──────── GIVEN PASSAGE

As seen above, only the wealthiest twenty percent of districts are spending at foundation budget assumptions for regular education teachers. All other wealth groups, by contrast, are spending below what the state deemed in 1993 to be an adequate minimum spending level, with the least-wealthy districts spending roughly one-third below.
For more detail on the effect of not making these mid-course adjustments, please see MassBudget's Cutting Class: Underfunding the Foundation Budget's Core Education Program.
The wage-education link has grown stronger over time.
Part of the original motivation behind Ed Reform was a sense that the nation was rapidly moving towards a knowledge-based economy with a growing premium placed on the skills of a state's workforce. This movement has continued over the past twenty years, underscoring the importance of investing in the education.
The two graphs below show the relationship between median hourly wages and the percent of a state's workforce with at least a bachelor's degree. While back in 1979 states with more highly-educated workforces tended to have somewhat higher wages, the relationship was pretty weak, with many outliers. States like Michigan and Ohio, for instance, were among the highest-wage states, even though they had lower levels of education, largely because these states had healthy manufacturing sectors with jobs that paid relatively well for people with only a high school degree.
Largely by 1993, and even more so today, there was a very strong relationship between median wages and the education of a state's workforce. State leaders were right to identify this changing dynamic back in the early 1990's, and it appears that education will continue to play a central role in our state's ability to generate economic growth that raises wages and incomes.
The foundation budget should be reexamined in light of all that has changed.

────────────────
──────── DATA LISTING

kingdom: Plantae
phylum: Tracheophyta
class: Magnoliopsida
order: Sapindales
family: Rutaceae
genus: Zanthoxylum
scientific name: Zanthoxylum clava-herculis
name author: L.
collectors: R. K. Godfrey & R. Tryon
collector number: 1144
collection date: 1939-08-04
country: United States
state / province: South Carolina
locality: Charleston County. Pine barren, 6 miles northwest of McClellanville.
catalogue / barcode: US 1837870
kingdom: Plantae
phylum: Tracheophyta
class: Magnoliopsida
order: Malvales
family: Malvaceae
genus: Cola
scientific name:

────────────────

Condense the paragraph of the passage on education funding that begins "The two graphs below show" into a shorter version that keeps its main facts. The records are unrelated to the passage on education funding and are not used.

Two graphs compare median hourly wages with the share of each state's workforce holding at least a bachelor's degree. In 1979, states with more highly educated workforces tended to have somewhat higher wages, but the link was weak and had many outliers. Michigan and Ohio, for example, were among the highest-wage states despite lower education levels. This was largely because their healthy manufacturing sectors paid relatively well for workers with only a high school degree.